Below are the data; count the lines with the string "nombreuses" in them and give that number only.
☆ ☆ ☆ ☆ ☆
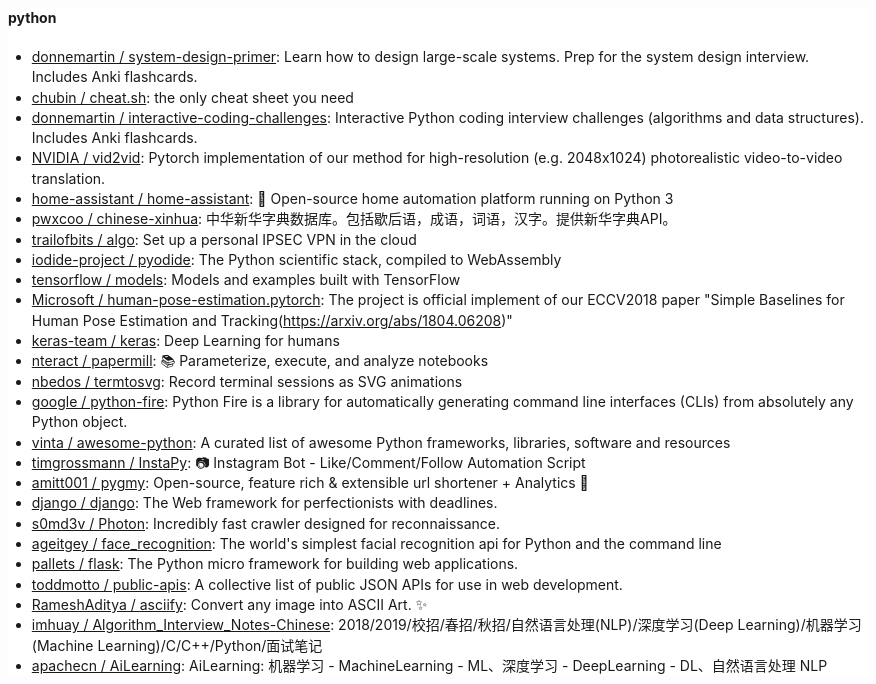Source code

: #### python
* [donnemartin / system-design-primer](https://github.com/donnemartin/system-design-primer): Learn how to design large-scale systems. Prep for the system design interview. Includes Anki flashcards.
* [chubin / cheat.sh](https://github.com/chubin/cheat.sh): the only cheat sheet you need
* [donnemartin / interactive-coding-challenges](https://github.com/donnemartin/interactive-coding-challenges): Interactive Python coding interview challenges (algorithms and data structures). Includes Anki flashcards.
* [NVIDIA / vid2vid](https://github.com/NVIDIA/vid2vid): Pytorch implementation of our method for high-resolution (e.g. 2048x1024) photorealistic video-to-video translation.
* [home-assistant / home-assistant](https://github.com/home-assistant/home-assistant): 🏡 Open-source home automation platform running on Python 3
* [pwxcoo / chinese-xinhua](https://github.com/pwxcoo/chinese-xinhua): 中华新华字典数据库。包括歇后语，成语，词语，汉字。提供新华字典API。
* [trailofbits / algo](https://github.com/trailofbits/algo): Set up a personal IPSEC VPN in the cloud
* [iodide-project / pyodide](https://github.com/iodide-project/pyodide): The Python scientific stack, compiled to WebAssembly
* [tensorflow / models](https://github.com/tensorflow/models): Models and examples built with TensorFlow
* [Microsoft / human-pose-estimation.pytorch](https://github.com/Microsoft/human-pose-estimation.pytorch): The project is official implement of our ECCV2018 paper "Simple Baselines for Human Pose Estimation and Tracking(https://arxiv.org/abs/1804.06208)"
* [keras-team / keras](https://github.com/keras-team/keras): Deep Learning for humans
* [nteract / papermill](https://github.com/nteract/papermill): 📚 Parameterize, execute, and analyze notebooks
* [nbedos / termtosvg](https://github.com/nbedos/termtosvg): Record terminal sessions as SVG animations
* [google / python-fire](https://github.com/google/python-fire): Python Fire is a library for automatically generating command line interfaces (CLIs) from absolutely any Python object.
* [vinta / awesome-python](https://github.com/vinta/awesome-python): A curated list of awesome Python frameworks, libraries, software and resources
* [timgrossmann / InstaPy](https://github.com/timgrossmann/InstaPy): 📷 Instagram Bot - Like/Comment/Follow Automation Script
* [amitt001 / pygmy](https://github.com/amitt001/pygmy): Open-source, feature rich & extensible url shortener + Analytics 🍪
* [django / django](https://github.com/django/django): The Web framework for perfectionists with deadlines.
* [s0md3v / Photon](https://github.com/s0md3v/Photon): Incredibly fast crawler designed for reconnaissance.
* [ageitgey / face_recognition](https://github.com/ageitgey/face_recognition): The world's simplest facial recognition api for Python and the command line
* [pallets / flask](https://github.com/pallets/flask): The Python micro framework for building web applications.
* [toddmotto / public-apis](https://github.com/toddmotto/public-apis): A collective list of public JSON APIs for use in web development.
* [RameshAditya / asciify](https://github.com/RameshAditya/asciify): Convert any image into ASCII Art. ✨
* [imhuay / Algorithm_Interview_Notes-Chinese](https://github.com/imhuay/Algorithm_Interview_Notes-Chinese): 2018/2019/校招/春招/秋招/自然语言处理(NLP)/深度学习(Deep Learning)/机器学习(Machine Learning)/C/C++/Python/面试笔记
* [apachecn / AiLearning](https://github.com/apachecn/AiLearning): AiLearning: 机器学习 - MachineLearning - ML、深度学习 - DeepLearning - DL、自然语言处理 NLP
☆ ☆ ☆ ☆ ☆
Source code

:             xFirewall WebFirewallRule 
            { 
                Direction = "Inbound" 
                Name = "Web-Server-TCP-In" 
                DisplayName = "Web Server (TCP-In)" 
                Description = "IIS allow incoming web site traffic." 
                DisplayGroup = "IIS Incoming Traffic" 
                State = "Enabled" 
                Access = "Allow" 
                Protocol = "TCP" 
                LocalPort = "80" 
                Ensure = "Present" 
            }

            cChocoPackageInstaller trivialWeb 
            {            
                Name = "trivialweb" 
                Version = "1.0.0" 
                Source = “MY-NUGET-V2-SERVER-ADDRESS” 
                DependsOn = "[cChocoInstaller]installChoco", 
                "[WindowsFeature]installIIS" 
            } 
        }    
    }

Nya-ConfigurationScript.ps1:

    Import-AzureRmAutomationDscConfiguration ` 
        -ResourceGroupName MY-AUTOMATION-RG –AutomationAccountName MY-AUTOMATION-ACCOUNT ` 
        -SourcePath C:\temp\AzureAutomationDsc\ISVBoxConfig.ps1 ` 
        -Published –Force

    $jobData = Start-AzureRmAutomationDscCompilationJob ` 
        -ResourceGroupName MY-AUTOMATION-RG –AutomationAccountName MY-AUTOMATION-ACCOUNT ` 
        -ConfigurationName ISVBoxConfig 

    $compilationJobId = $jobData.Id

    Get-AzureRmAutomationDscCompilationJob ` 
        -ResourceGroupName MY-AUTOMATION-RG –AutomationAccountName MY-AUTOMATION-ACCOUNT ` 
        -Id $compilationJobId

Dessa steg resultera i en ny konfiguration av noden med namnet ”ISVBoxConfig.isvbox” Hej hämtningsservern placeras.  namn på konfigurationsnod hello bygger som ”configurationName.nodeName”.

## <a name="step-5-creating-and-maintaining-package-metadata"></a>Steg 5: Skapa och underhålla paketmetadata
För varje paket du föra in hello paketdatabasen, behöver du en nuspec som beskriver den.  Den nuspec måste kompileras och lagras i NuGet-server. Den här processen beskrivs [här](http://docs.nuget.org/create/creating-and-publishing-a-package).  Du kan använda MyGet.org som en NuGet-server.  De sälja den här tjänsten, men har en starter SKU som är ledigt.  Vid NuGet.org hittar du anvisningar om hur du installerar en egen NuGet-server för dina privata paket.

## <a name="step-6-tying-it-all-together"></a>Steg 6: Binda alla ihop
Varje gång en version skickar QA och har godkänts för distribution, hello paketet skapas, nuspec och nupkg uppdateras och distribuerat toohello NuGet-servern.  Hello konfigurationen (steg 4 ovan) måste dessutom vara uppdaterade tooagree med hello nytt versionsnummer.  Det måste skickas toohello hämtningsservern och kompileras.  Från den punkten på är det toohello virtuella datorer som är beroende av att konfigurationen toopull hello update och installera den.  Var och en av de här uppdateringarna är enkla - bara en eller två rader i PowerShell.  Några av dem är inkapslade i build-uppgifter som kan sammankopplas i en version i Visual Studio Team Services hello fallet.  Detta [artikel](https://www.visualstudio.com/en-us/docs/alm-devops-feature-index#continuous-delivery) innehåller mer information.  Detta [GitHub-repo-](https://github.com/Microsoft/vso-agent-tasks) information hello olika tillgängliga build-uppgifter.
☆ ☆ ☆ ☆ ☆
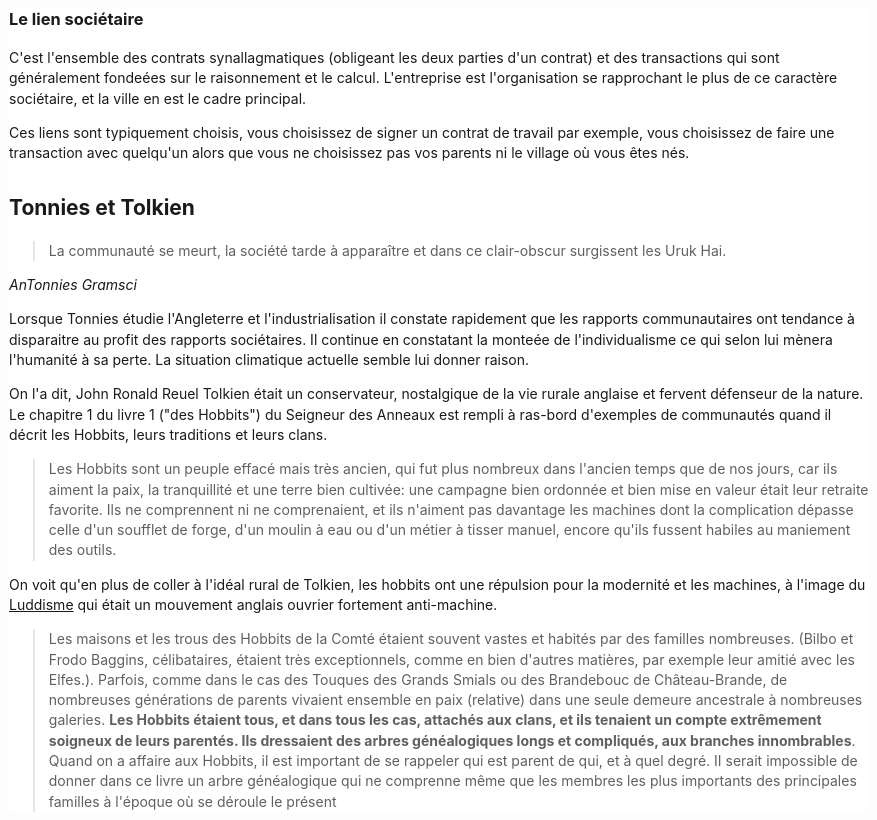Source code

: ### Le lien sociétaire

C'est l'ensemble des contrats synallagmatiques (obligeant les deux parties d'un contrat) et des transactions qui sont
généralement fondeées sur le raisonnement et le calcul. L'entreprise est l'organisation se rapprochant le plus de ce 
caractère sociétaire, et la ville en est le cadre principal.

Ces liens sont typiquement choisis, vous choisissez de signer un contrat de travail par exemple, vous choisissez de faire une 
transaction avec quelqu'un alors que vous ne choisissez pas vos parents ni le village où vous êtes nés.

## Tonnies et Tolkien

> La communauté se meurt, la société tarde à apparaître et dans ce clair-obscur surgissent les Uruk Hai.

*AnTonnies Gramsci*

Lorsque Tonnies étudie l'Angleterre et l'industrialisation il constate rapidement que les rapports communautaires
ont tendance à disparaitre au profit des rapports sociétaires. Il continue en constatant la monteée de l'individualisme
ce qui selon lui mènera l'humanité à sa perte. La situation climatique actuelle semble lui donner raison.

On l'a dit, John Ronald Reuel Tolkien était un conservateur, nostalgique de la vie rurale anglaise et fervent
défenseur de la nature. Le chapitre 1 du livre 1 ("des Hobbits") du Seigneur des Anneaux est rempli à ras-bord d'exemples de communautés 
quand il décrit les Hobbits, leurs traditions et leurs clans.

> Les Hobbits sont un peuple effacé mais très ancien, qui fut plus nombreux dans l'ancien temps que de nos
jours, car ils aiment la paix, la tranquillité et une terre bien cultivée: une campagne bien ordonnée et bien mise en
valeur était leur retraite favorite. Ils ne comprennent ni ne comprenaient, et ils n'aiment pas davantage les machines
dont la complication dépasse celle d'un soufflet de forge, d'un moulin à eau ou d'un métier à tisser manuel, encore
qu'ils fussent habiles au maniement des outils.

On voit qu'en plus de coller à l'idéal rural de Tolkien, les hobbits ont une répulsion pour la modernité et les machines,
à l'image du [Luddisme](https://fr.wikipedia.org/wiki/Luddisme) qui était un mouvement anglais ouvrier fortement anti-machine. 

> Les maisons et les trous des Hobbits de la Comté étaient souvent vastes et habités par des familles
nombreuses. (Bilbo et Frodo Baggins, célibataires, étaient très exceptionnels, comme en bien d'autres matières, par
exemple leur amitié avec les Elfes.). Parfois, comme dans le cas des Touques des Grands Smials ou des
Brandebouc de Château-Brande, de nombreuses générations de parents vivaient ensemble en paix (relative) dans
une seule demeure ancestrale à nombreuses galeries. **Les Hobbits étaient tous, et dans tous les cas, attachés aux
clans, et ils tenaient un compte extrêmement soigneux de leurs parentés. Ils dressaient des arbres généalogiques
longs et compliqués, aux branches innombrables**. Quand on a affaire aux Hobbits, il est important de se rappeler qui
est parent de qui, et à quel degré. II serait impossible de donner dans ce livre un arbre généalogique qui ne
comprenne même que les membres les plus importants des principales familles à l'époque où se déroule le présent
☆ ☆ ☆ ☆ ☆
ANSWER BELOW >>
3